In the 1780s, white folks even tried planting sea island cotton in Georgia, but the conditions were only favorable on the coast because of the long growing season. Cotton, white as snow, is forever stained with blood. The westward migration of English settlers to the Georgia interior, the invention of the cotton gin and the growth of cotton production coincided with the aggressive removal of Indian tribes and occupation and possession of the fertile Georgia soil for cotton cultivation. The path from cotton cultivation to the slave plantation is short and direct.
Cotton demands many hands. The demand for cheap labor prompted Georgia land owners to look to the slave trade and Africa for labor. They bought record numbers of slaves. As their ventures prospered, it fed the demand for more slaves, who planted and picked cotton. According to The New Georgia Encyclopedia, cotton production increased 2,000 percent in the 10 years from 1791 to 1801. Fast forward the Civil War, Emancipation, end of chattel slavery, Reconstruction, sharecropping and the age of Jim Crow. South Georgia cotton in now the domain of big agribusiness. Cotton no longer picked by hand. Large machines sweep through the field snatching the fiber from the plants. As you drive by, huge bales of cotton, stacked like large boxes of paper tissues sit astride the road. A year earlier, before the general election, the bales were painted with graffiti: Saxby, the writing shouted; a salute to Republican Sen. Saxby Chambliss, who was in a tight run off race. Chambliss is a South Georgia boy. He’s from Moultrie, in the heart of Colquitt County, about 65 miles from the Florida state line. Chambliss and cotton seemed an apt partnership: the ole boy from the old South.
Sea island cotton was loved for its strong, long fiber and the ease with which the fiber separated from the seed. No one ever told me that. But instinctively I should have known after all the summer days I sat on my front porch on a pile of cotton separating the fiber from the seeds by hand. My grandmother assigned me to the task. This wasn’t just make work. My efforts bore economic reward.
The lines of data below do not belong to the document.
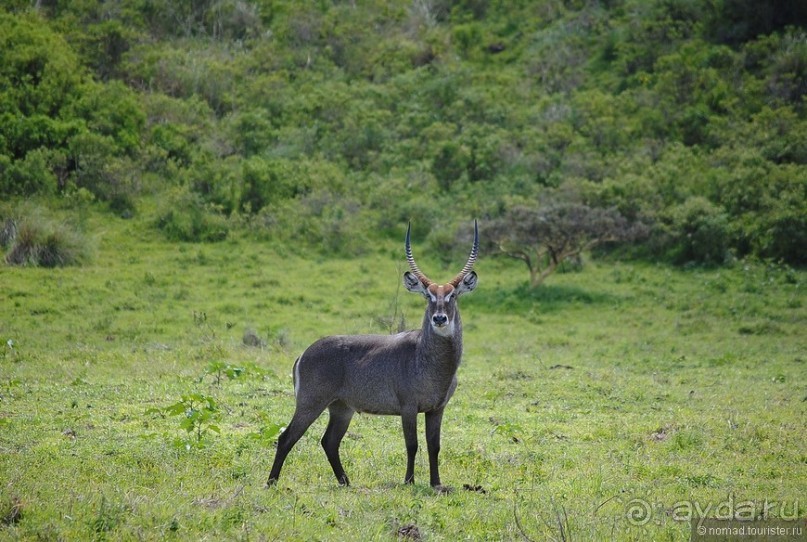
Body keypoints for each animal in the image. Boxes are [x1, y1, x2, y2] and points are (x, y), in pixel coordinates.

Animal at [266, 221, 480, 492]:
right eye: (428, 296)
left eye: (453, 295)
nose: (439, 318)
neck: (431, 363)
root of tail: (304, 353)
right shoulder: (408, 407)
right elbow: (412, 445)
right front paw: (409, 481)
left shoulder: (437, 409)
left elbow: (435, 446)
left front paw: (436, 484)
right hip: (310, 402)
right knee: (287, 437)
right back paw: (271, 482)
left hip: (341, 408)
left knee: (329, 441)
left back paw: (346, 482)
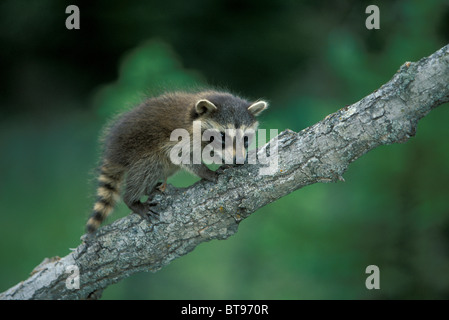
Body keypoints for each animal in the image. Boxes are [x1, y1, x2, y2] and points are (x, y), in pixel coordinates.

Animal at [85, 90, 266, 232]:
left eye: (246, 138)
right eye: (222, 136)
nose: (239, 160)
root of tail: (113, 152)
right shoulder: (180, 137)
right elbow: (182, 155)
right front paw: (207, 172)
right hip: (141, 150)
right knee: (147, 168)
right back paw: (132, 199)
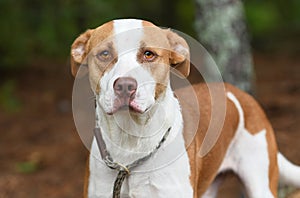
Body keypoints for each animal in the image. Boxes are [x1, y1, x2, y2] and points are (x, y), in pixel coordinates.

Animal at [71, 19, 300, 198]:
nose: (125, 86)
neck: (131, 143)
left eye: (149, 54)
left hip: (260, 183)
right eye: (104, 54)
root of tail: (241, 94)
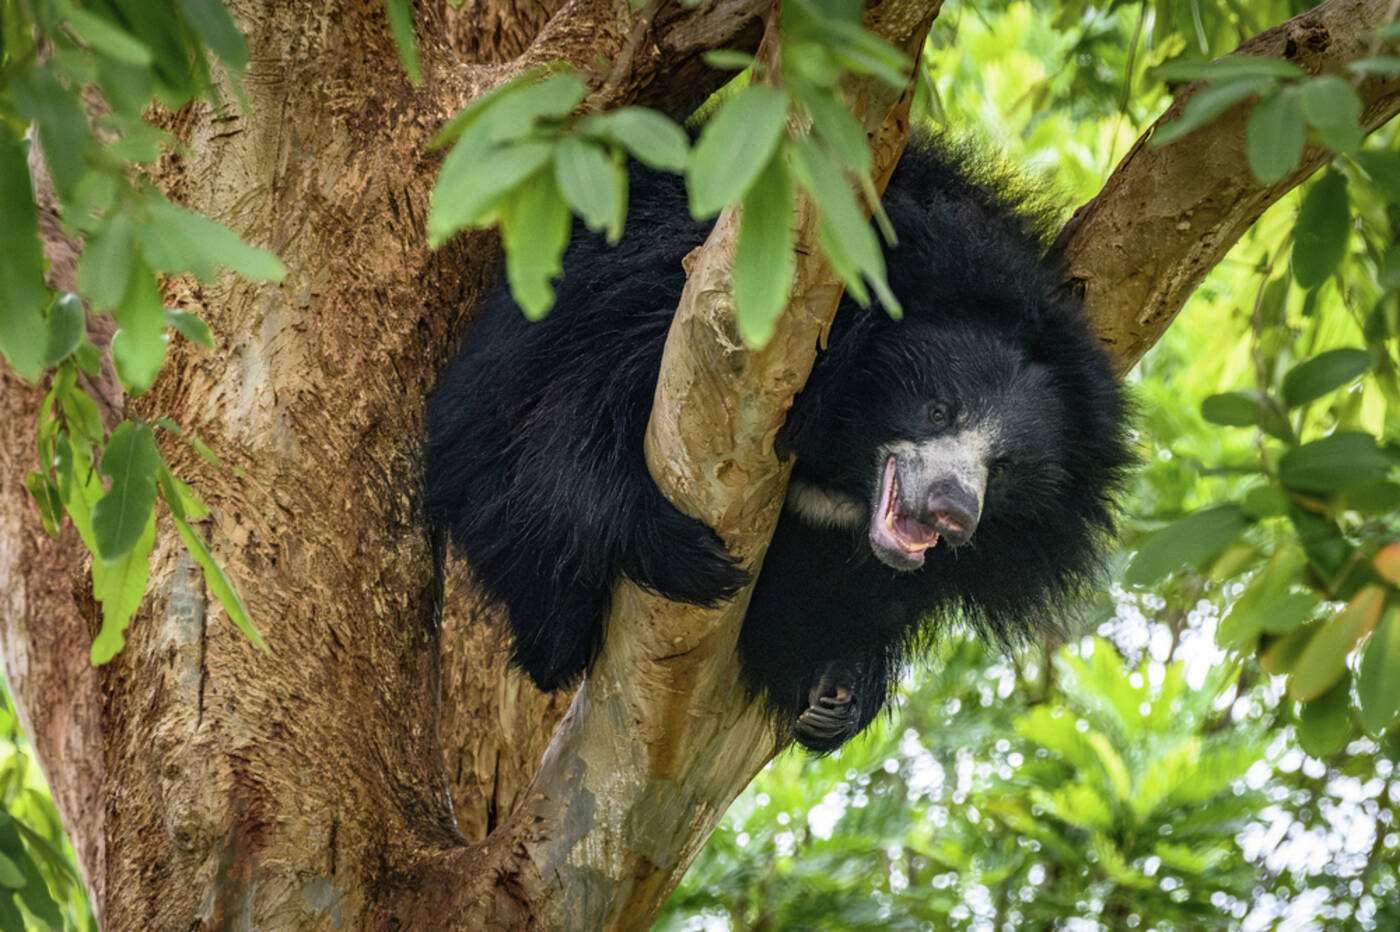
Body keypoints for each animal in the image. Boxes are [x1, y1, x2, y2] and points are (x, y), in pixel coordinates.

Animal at [425, 138, 1132, 752]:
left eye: (1004, 467)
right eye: (937, 409)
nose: (952, 511)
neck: (841, 451)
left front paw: (839, 692)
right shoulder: (674, 298)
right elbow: (577, 414)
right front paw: (683, 555)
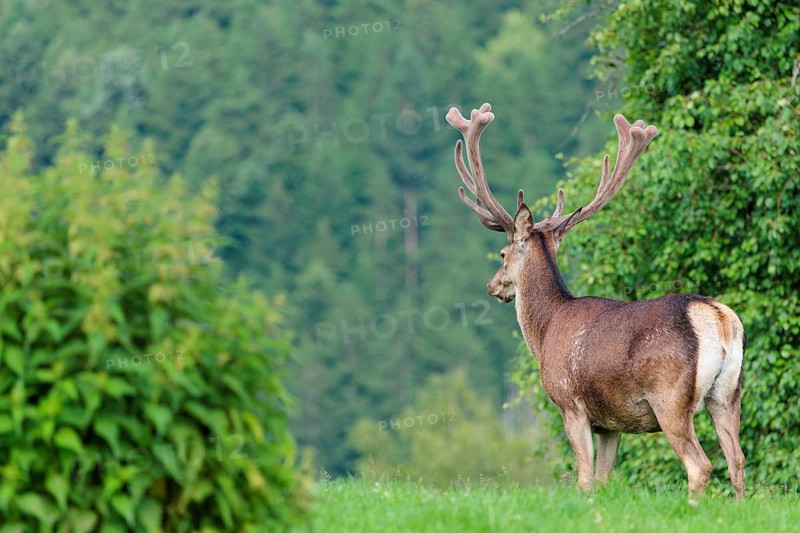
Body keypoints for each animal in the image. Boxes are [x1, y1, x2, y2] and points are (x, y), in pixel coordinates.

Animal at [446, 103, 745, 502]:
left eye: (502, 253)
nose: (492, 286)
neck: (545, 332)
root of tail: (718, 319)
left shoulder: (569, 401)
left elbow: (585, 478)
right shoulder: (611, 423)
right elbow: (603, 480)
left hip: (670, 396)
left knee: (701, 464)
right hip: (727, 394)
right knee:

The seedless, clean cotton sold for more at the cotton gin than the seeded cotton. By separating the seed from the cotton I was adding to the wealth of my grandparents’ household. I never thought about those benefits. I fretted about the time lost away from my friends. But I should have fretted instead about the injustice and the inequity about the whole exercise. Not my loss, but my grandmother’s loss. Although she didn’t know it - she hadn’t read the history books; they weren’t written yet. The landowners cheated the peasants; they fudged the scales; they deducted 10 pounds for shrinkage. They demanded clean cotton. After the death of sugar, cotton was king on Montserrat from 1910 to 1960 - a year before my birth. It paid the bills; it sent children to secondary school. It paid the passage for young men and young women to buy tickets to board those passenger ships to flee to England to seek better lives beyond the hot sun and dusty cotton fields. They sailed away to lives where they would wear cotton but never again have to plant it, to pick it, to separate the cotton from the seeds, to feel it cling to their shirts and plants and hair. Like them I left the cotton fields, but on a Saturday morning driving through South Georgia, I realized that no matter how far I run, the fiber of that cotton will always weave a tapestry of fond memory, an unbreakable bond between the man that I am and the boy I used be.